• GIVEN TEXT:
# How old is too old for hops?



## menoetes (18/4/14)

Hey Brewheads,

I was ordering some gear off of Craft brewer and browsing their hops when I saw that they had a clearance special on some old glacier hops. They're dirt cheap but then again... they are about 6 years old. 

Question; what effect does age have on hops? I understand that the alpha acid percentage can drop but how does that affect flavour and aroma?


----------



## Yob (18/4/14)

5 years is a good ceiling, Temple here recently gave away about 50kg of hops that had hit the 5 year mark... that said, stored well, they are still usable for some time beyond 5 years.. not not as good and may start to go a bit cheesy


----------



## menoetes (18/4/14)

Thanks for the quick reply Yob. For $3 I'll add them to my order and see how they are when they arrive.


----------



## JDW81 (18/4/14)

I'd suggest if they are coming from craft brewer then they'll have been well stored and handled in the time that they have been in Ross's hands.

JD


----------



## real_beer (18/4/14)

• DIRECTIONS:
Answer these about the thread on old hops:
(a) About how old are the clearance glacier hops?
(b) What does Yob say the hops may start to go like after five years?
(c) For what price does menoetes decide to add them to the order?

• DATA:
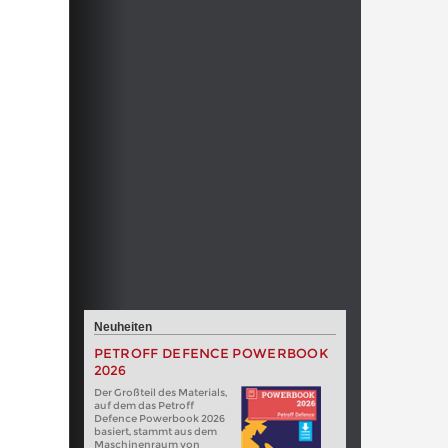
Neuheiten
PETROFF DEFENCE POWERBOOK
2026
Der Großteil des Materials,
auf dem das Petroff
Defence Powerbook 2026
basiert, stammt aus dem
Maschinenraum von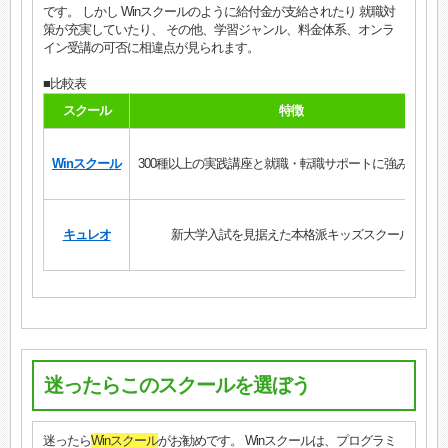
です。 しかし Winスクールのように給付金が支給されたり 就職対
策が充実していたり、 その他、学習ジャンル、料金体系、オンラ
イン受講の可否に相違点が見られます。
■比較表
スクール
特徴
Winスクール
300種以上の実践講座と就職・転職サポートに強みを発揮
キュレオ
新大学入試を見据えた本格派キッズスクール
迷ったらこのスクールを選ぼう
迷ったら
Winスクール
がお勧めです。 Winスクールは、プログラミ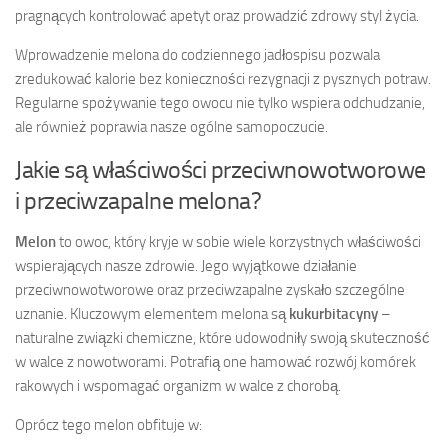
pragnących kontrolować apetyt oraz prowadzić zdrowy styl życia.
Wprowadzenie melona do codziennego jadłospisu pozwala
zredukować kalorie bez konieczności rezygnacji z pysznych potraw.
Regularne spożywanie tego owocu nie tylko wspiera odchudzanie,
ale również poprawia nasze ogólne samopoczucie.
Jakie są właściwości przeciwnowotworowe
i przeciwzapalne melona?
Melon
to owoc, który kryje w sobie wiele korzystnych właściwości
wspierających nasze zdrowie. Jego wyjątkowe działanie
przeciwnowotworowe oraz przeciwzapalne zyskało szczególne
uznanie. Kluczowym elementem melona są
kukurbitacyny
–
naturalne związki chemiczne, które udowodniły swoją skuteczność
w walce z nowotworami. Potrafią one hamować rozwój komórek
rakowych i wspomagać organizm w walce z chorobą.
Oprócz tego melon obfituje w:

...

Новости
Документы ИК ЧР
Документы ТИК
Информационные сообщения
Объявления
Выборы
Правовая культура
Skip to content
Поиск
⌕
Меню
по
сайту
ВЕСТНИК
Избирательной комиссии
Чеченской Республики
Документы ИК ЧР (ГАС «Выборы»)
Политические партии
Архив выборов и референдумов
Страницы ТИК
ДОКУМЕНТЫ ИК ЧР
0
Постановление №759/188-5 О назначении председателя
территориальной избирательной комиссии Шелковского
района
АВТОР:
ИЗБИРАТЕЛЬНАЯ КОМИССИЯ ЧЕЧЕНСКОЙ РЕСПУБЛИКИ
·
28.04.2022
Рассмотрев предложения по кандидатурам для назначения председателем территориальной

• THE COMPLETED TASK:
(a) About 6 years old.
(b) A bit cheesy.
(c) $3.